Text read from the pages:
-- Opening Marker --

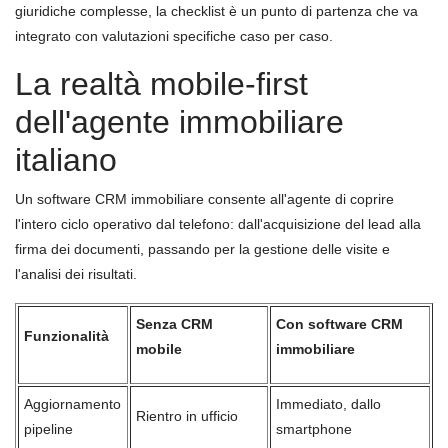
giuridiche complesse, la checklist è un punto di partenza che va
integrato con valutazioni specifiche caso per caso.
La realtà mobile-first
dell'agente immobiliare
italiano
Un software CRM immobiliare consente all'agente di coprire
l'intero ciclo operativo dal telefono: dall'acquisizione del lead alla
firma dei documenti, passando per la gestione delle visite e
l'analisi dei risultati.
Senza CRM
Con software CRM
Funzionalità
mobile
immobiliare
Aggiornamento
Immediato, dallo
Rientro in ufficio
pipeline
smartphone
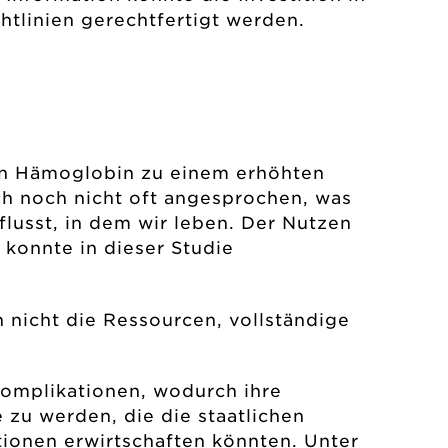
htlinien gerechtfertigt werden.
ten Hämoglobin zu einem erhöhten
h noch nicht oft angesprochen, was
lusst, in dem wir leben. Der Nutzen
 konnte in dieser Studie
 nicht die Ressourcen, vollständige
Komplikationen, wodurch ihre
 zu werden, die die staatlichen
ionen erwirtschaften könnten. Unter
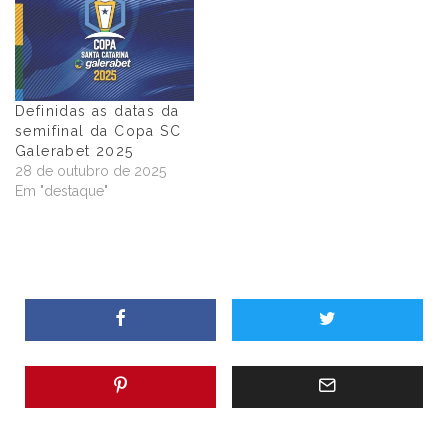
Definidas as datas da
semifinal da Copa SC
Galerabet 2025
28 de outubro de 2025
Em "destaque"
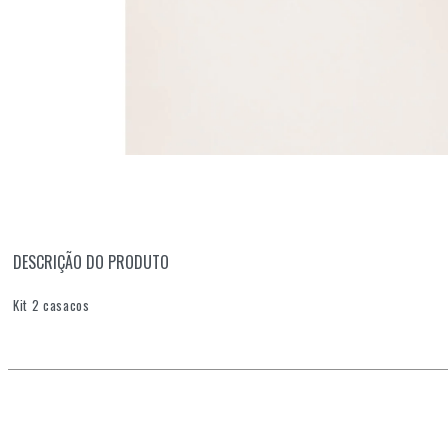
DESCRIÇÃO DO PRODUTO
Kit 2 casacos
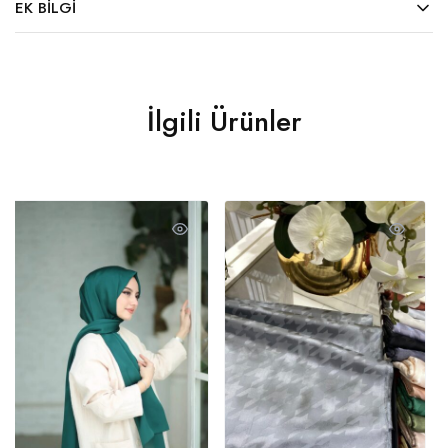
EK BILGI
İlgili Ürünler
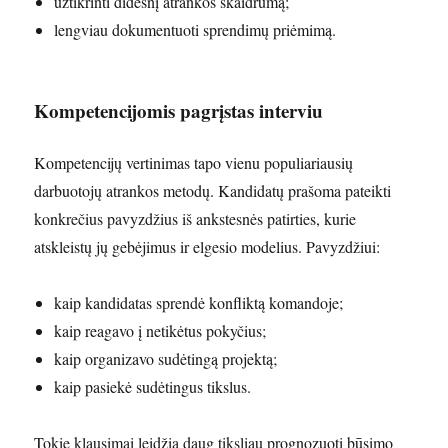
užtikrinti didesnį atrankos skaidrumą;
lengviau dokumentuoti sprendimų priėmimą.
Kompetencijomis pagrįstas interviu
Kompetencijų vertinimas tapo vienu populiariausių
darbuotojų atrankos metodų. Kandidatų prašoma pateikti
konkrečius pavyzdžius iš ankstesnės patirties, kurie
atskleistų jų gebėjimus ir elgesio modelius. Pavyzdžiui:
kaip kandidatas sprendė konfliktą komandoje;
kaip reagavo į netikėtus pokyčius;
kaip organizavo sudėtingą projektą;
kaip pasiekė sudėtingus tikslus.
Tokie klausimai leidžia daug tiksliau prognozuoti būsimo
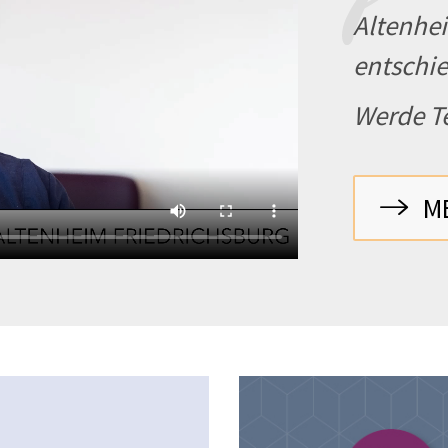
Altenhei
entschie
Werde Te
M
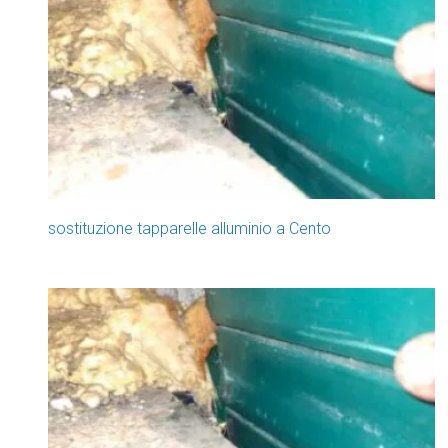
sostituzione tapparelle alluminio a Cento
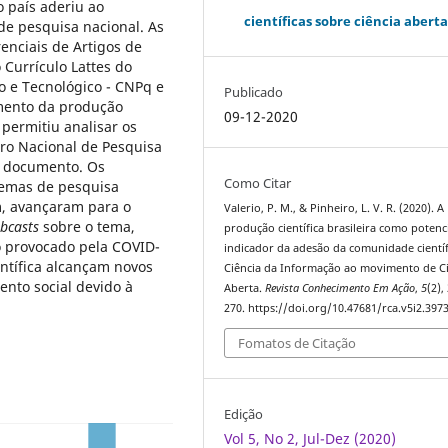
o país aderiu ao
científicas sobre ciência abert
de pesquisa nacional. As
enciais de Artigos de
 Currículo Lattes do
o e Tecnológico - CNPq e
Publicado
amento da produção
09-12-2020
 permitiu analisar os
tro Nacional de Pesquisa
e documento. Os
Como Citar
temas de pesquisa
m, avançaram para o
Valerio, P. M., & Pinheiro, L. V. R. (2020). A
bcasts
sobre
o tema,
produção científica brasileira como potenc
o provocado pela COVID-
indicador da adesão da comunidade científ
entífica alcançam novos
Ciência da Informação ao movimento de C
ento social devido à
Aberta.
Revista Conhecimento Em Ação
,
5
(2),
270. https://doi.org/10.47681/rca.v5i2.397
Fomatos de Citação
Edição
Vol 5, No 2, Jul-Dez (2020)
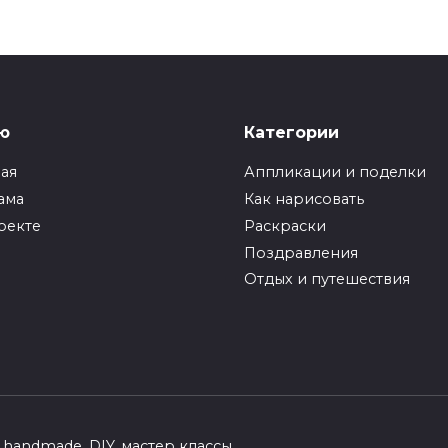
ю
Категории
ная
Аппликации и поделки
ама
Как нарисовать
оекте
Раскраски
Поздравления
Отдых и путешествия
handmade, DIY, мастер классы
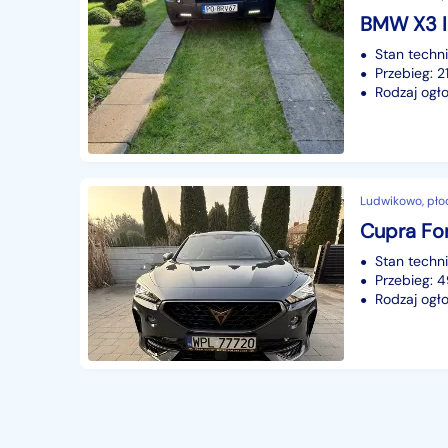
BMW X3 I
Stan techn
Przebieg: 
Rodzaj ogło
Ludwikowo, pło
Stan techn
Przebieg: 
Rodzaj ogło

-- Closing Marker --
-- Opening Marker --

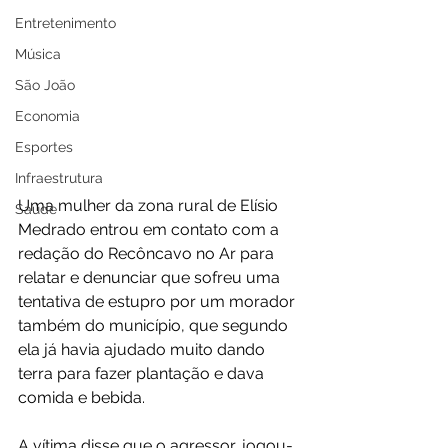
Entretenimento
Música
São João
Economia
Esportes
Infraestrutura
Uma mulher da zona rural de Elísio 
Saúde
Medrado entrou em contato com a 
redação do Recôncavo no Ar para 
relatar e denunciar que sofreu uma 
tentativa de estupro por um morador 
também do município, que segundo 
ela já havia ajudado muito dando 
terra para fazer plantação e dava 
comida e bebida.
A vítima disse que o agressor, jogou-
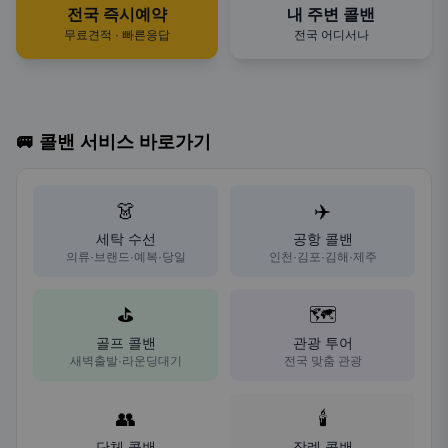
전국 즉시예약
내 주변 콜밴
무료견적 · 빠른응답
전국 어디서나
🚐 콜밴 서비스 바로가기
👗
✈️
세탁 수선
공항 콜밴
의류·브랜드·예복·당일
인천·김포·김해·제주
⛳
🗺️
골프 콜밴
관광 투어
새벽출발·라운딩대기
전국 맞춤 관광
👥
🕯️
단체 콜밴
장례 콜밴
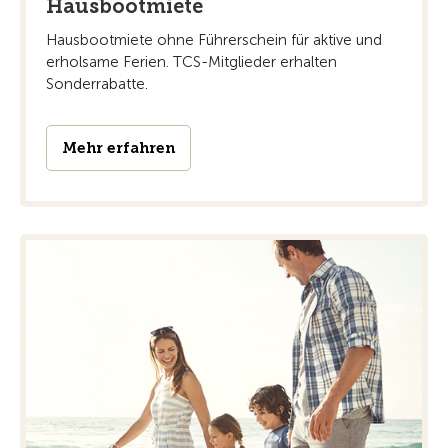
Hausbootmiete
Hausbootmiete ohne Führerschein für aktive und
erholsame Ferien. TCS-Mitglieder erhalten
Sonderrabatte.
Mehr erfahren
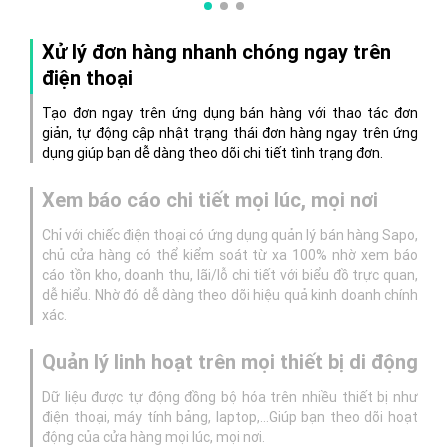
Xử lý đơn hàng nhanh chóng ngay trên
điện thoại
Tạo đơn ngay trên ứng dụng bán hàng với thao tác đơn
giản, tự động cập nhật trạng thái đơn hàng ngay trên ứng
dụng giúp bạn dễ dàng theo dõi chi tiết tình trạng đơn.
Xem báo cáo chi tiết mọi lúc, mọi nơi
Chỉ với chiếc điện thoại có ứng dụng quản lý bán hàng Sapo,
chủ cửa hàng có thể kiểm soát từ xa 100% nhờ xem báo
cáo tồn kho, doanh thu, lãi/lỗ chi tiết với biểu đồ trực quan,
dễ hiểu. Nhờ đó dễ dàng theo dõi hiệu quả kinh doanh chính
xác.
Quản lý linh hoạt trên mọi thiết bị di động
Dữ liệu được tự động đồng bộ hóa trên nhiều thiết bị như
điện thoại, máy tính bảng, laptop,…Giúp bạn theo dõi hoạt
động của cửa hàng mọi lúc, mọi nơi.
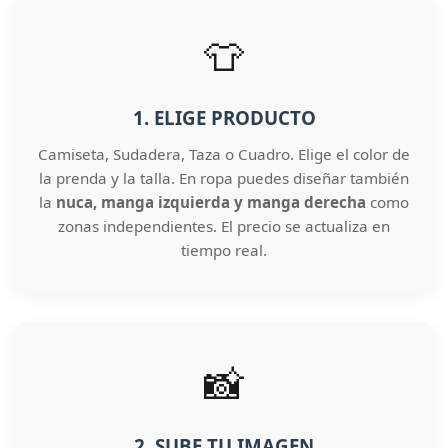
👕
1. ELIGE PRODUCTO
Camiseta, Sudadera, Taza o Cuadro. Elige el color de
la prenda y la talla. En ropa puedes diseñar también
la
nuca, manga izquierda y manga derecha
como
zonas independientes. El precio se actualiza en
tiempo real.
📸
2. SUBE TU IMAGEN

-- Closing Marker --
-- Opening Marker --

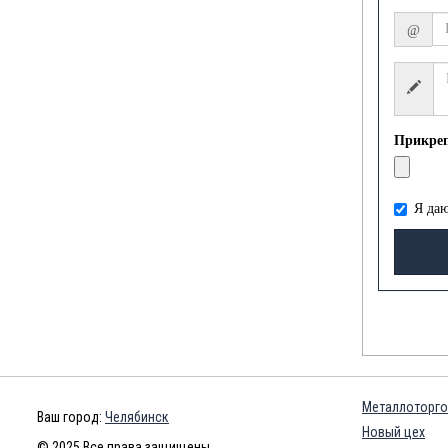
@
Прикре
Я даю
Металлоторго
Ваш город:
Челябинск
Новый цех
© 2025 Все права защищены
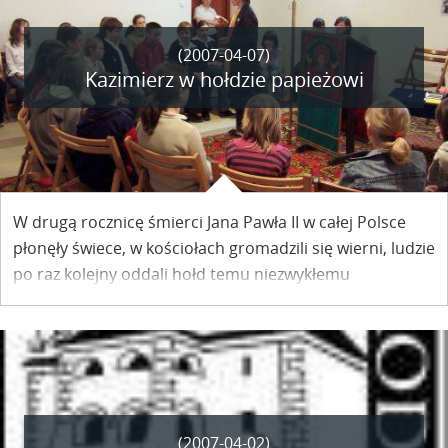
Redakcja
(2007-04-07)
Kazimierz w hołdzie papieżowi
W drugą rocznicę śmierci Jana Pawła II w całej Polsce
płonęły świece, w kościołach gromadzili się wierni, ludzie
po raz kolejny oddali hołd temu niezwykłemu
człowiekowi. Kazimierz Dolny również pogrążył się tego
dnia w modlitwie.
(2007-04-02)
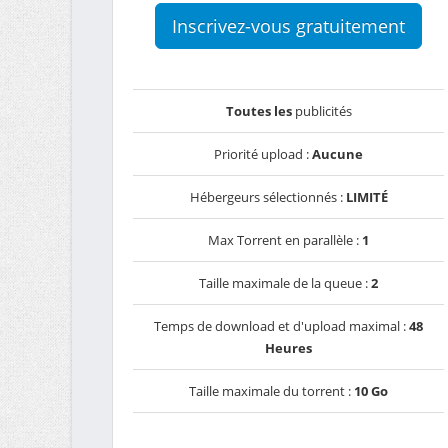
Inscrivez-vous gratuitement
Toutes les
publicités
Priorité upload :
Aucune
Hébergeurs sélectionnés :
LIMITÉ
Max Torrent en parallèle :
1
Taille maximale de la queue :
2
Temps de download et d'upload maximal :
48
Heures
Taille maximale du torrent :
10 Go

-- Closing Marker --

Copy the material starting at the line with "giuridiche complesse, la" and ending at the line with "sostituzione tapparelle alluminio a Cento", swapping "smartphone" for "telefono cellulare" and keeping everything else the same. Leave out the pictures.

giuridiche complesse, la checklist è un punto di partenza che va
integrato con valutazioni specifiche caso per caso.
La realtà mobile-first
dell'agente immobiliare
italiano
Un software CRM immobiliare consente all'agente di coprire
l'intero ciclo operativo dal telefono: dall'acquisizione del lead alla
firma dei documenti, passando per la gestione delle visite e
l'analisi dei risultati.
Senza CRM
Con software CRM
Funzionalità
mobile
immobiliare
Aggiornamento
Immediato, dallo
Rientro in ufficio
pipeline
telefono cellulare
htlinien gerechtfertigt werden.
ten Hämoglobin zu einem erhöhten
h noch nicht oft angesprochen, was
lusst, in dem wir leben. Der Nutzen
 konnte in dieser Studie
 nicht die Ressourcen, vollständige
Komplikationen, wodurch ihre
 zu werden, die die staatlichen
ionen erwirtschaften könnten. Unter
Definidas as datas da
semifinal da Copa SC
Galerabet 2025
28 de outubro de 2025
Em "destaque"
DESCRIÇÃO DO PRODUTO
Kit 2 casacos
EK BILGI
İlgili Ürünler
užtikrinti didesnį atrankos skaidrumą;
lengviau dokumentuoti sprendimų priėmimą.
Kompetencijomis pagrįstas interviu
Kompetencijų vertinimas tapo vienu populiariausių
darbuotojų atrankos metodų. Kandidatų prašoma pateikti
konkrečius pavyzdžius iš ankstesnės patirties, kurie
atskleistų jų gebėjimus ir elgesio modelius. Pavyzdžiui:
kaip kandidatas sprendė konfliktą komandoje;
kaip reagavo į netikėtus pokyčius;
kaip organizavo sudėtingą projektą;
kaip pasiekė sudėtingus tikslus.
Tokie klausimai leidžia daug tiksliau prognozuoti būsimo
Altenhei
entschie
Werde Te
M
sostituzione tapparelle alluminio a Cento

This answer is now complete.